I am going to have to have a new AC unit in the not too far future. Knowledge is power and I didn't have enough power last time and the system had never really worked, what I thought to be, correctly.
 
#4 ·
The manufacturers(OEM) use computer programs to determine the effects of the different coils. Then when they have one or more that come up with the results they are looking for. They have it made. And test it in their test chambers with the different condensers the program said it would work with. This includes capacity, and efficiency testing.

Third party coil manufacturers, only use a computer simulation, to see if a coil design works with the outdoor units specs as provided by the condenser manufacturer. Their is no real testing done by them.

Some coil match ups are for efficiency only. They have a very large surface area. Allow an extra 1000, 2000, possibly 3000 extra BTUs of capacity. But, they run warmer, and don't remove much moisture.
Often used on 2 stage equipment where first stage provides a long run time. And in arid climates where removal of humidity id not desired.

The smallest coils that match up. Are usually designed more for moisture removal then high efficiency.
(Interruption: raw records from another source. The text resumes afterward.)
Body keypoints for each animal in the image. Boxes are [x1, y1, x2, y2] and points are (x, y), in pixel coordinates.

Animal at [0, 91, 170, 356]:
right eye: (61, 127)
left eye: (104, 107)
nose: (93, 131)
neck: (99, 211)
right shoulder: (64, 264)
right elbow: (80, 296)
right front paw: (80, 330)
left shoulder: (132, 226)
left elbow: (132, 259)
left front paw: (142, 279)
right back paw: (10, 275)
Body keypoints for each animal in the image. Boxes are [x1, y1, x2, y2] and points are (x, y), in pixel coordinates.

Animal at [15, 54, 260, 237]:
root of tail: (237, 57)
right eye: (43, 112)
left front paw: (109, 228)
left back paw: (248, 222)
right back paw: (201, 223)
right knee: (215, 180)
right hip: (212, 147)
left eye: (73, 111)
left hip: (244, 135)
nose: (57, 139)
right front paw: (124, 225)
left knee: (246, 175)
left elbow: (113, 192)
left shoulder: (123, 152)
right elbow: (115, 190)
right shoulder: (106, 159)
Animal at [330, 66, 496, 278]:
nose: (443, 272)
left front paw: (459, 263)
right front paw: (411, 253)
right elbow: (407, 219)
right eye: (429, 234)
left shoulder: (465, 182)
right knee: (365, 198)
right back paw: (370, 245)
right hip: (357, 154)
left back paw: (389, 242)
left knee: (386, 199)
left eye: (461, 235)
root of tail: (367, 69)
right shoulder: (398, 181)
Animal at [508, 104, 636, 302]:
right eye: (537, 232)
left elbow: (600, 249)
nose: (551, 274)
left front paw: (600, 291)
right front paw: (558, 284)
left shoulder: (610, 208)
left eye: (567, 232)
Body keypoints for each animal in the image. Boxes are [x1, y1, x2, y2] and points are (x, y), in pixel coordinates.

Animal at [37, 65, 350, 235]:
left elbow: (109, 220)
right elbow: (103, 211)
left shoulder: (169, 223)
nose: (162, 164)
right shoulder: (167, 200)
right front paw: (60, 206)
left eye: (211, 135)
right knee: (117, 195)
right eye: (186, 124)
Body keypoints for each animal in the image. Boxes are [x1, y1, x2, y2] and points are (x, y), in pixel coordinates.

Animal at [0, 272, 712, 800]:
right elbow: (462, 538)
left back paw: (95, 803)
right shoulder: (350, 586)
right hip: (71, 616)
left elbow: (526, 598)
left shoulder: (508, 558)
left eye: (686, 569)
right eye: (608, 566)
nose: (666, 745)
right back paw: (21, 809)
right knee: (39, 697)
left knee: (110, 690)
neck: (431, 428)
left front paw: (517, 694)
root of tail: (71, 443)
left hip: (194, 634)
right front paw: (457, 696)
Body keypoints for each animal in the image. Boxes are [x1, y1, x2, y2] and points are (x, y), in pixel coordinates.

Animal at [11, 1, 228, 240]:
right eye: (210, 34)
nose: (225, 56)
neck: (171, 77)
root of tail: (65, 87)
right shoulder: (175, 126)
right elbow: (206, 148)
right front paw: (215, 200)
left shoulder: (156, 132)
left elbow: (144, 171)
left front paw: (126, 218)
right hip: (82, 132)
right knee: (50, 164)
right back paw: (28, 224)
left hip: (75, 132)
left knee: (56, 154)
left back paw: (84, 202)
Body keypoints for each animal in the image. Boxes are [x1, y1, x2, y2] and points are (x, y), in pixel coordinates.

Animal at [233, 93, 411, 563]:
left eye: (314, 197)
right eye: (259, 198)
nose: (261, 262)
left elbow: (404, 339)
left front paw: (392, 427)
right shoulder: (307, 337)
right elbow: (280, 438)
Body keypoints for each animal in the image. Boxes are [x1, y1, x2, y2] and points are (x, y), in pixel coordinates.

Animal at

And are best used in areas like south Florida, or Hot humid Houston. And some areas of other states, where the home may be located near a swamp, or heavily wooded area. They provide a lower total BTU capacity, and a lower efficiency.

The coils that are in between the above sizes, are good general use designs. Providing both outdoor rated capacity, efficiency some times exceeding the condensers rating, and reasonable moisture removal.
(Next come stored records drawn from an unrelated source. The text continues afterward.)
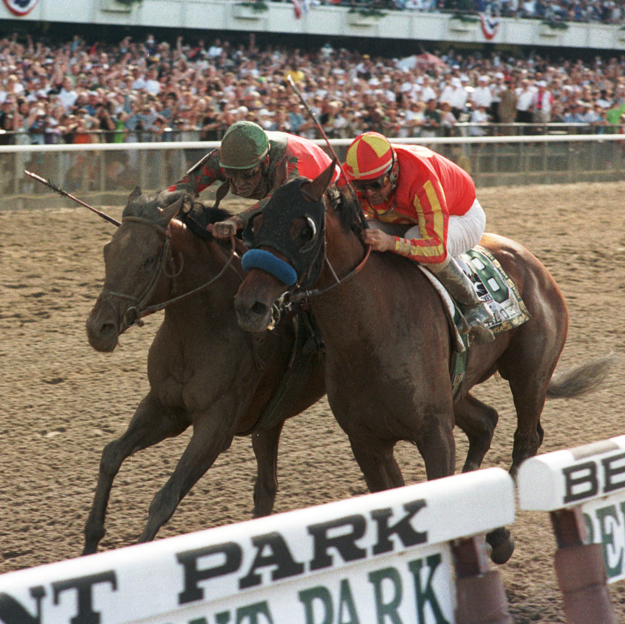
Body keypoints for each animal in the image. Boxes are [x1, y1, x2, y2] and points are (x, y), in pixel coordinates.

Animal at [83, 188, 324, 552]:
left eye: (149, 259)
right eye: (107, 250)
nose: (99, 328)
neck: (204, 327)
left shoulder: (216, 425)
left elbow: (165, 499)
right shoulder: (164, 407)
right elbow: (111, 455)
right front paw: (91, 539)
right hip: (269, 419)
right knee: (266, 488)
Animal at [235, 163, 616, 564]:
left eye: (304, 230)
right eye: (255, 226)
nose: (250, 305)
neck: (369, 329)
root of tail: (534, 262)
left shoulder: (435, 433)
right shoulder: (367, 442)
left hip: (530, 375)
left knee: (526, 439)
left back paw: (498, 534)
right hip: (458, 388)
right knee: (486, 422)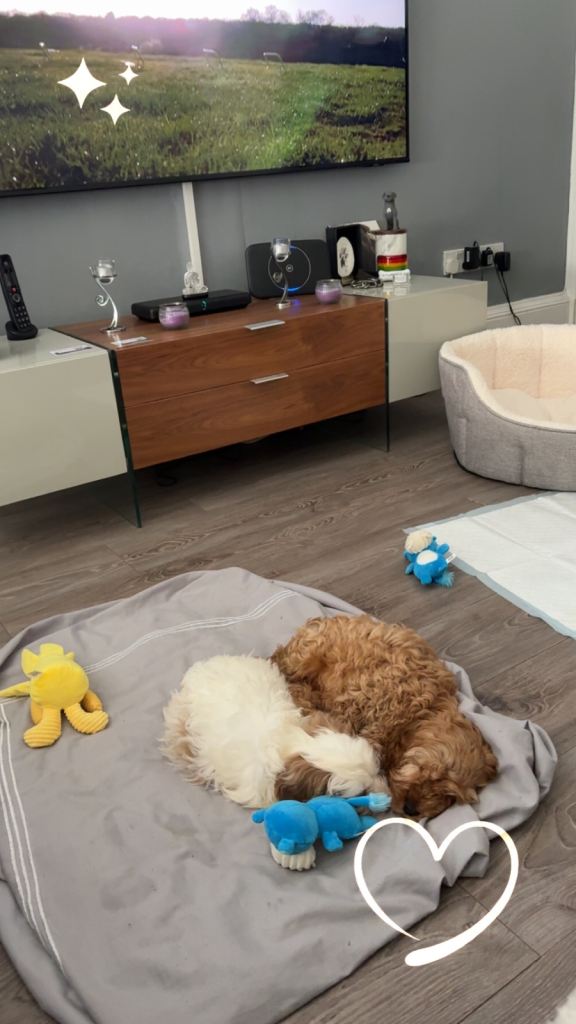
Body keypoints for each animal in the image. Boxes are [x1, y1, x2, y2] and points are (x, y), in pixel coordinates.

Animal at [162, 654, 387, 808]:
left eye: (379, 771)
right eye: (362, 794)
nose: (387, 795)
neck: (289, 742)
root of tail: (199, 669)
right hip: (180, 725)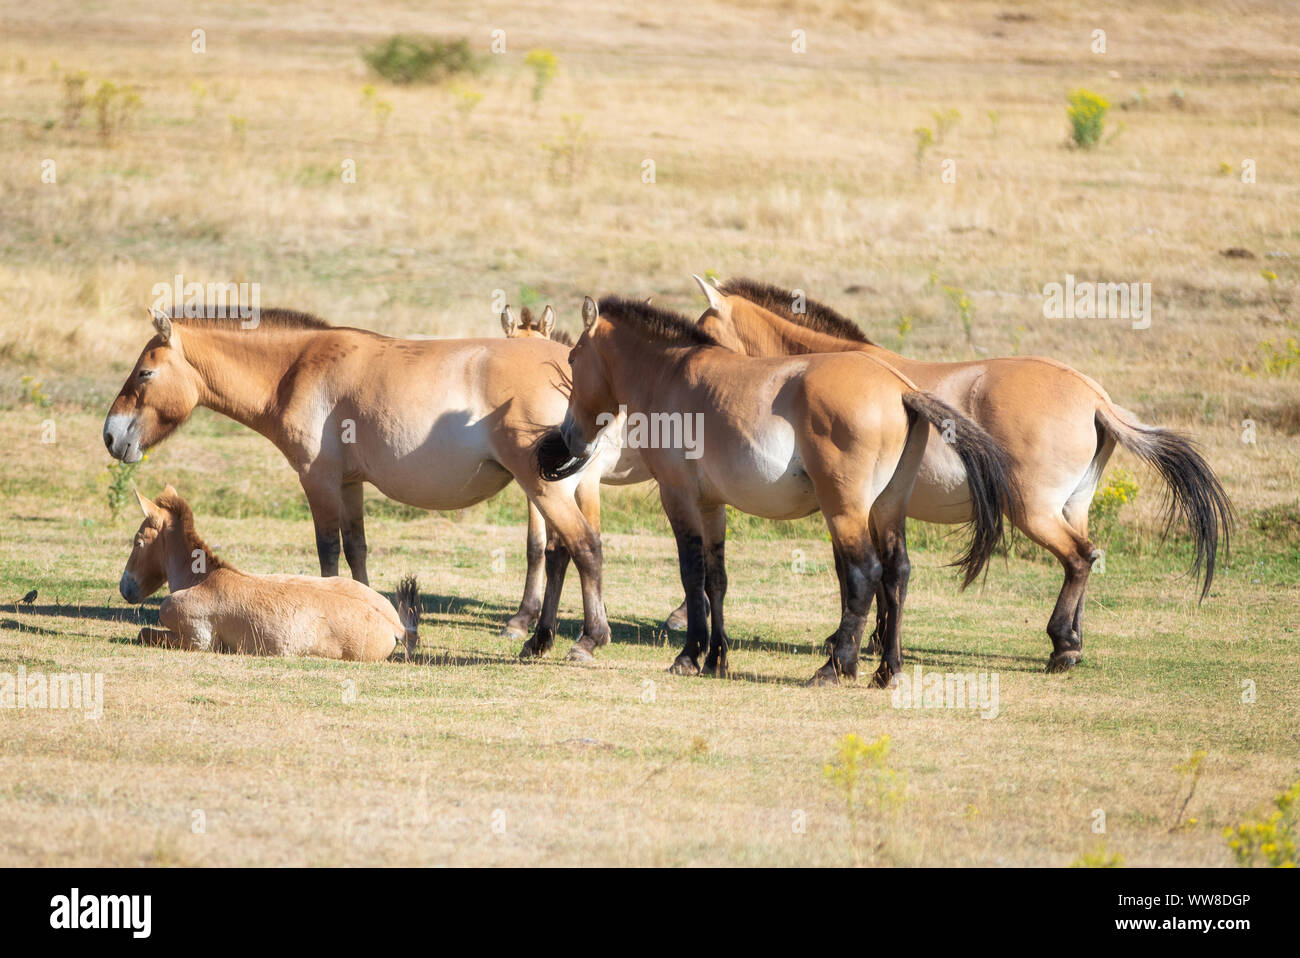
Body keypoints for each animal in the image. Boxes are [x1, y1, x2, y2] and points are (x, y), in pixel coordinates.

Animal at [120, 480, 418, 660]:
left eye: (138, 541)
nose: (125, 588)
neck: (201, 578)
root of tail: (396, 626)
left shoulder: (196, 640)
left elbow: (144, 632)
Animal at [533, 295, 1019, 686]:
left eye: (573, 358)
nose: (568, 436)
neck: (669, 376)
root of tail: (900, 389)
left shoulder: (680, 498)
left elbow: (692, 575)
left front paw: (689, 656)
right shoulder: (712, 506)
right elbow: (716, 580)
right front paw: (717, 659)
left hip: (846, 512)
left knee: (864, 574)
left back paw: (835, 667)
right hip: (886, 509)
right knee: (896, 574)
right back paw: (888, 670)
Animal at [696, 272, 1232, 670]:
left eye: (704, 334)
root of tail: (1094, 397)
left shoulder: (854, 506)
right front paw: (877, 641)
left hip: (1033, 511)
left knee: (1078, 558)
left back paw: (1062, 646)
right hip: (1071, 506)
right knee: (1087, 555)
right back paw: (1075, 641)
It is possible to be too large. As in a very large coil in a very humid climate. Won't remove enough moisture. And the home owner ends up needing to use a dehumidifier. or, setting the thermostat 4 to 6 degrees cooler, just to feel like it 74 in the house when its actually 68 in the house. An actual over sized coil. Could end up with a coil temp of 60°. And at an indoor condition of 74° with 60%RH, the coil would need to be at 59° to remove moisture(59.3 to be exact). So it is possible to have too large of a coil.
 
#6 ·
Here's another wrinkle for you. Lennox and others have 3 different 2 ton coils. Physical size is small, medium and larger. Sometimes a larger coil is too high or too big for the bonnet/plenum and literally won't fit. Smaller coils restrict airflow more than large ones and sometimes that is a BIG problem. What to do?
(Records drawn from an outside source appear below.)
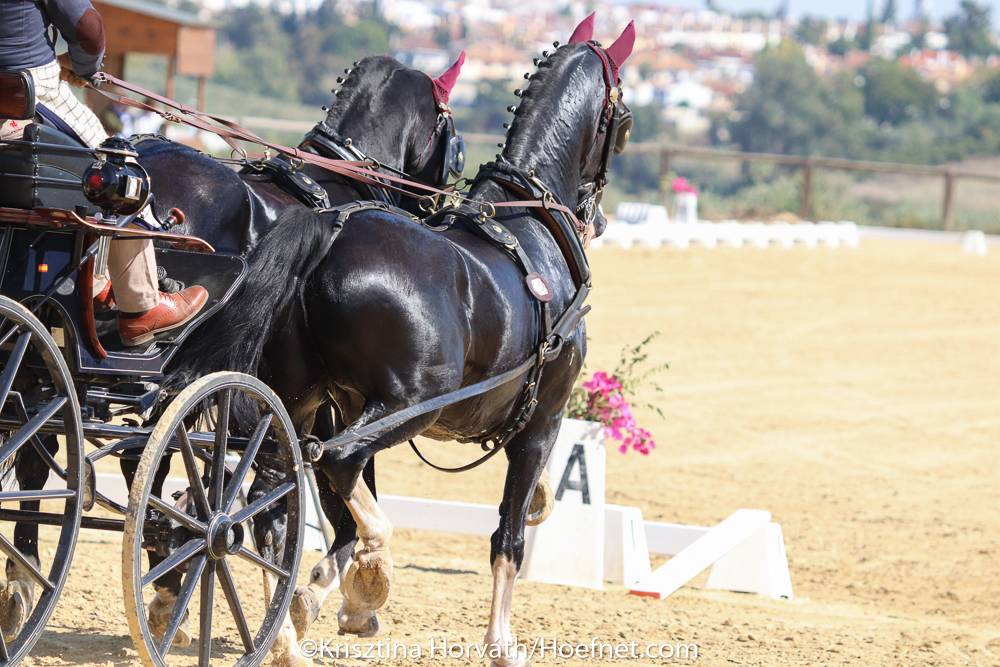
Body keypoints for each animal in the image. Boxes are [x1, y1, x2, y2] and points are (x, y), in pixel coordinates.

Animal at [0, 53, 467, 656]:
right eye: (448, 134)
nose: (441, 209)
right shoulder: (321, 396)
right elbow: (318, 483)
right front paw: (340, 595)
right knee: (107, 452)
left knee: (47, 447)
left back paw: (30, 582)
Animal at [168, 14, 635, 666]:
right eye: (625, 121)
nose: (600, 216)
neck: (531, 228)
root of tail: (327, 233)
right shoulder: (543, 420)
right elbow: (508, 535)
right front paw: (498, 643)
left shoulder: (336, 406)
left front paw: (314, 599)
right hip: (404, 405)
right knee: (332, 468)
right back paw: (370, 573)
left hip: (296, 399)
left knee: (269, 499)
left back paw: (279, 634)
Answer: you go with what fits and not try to overengineer or micromanage every BTU out of the system as it is not possible. The biggest problem is not having a proper load calculation done and getting the right sized unit, proper sized ductwork and fan speed setup, proper weather and door stripping, shade trees or awnings, good quality windows. They all play a factor in a good system.
 
#7 ·
Interesting info, considering I was debating on building my own water based AC unit and I'd have to consider what is the best size to make my coils. I'm sure a lot of that would still somewhat apply even with a water based system. Probably wont go with that project since I don't think it would work well enough, but still toying with possibly doing it.
 
#8 ·
Canuck Tire has 18,000 BTU/1.5 ton window units on sale for $550 and you get our 2nd official currency. LOL. For that kind of dough I doubt you can build anything half decent or get it to work. They even have 2 ton models for $750. 1.5 tons will do up to 900-1000 sq.ft so I would not fool around with any DIY stuff.
 
#11 · (Edited)
Problem is, our CT has sold out on all units! Well they had the Whirlpool models, but they have very bad reviews so did not want to spend the cash. Need to wheel it to the bath tub, lift it in, so you can empty it! Bad design.

I did end up ordering one online from Home Depot though. Probably safer then the DIY central air route I had in mind. But it would still be fun. :whistling2:

Though think once I get myself more setup with power tools, if I decide I want another portable unit, I will just use a window unit inside a custom built wooden box with a vent tube. The Window units are much cheaper.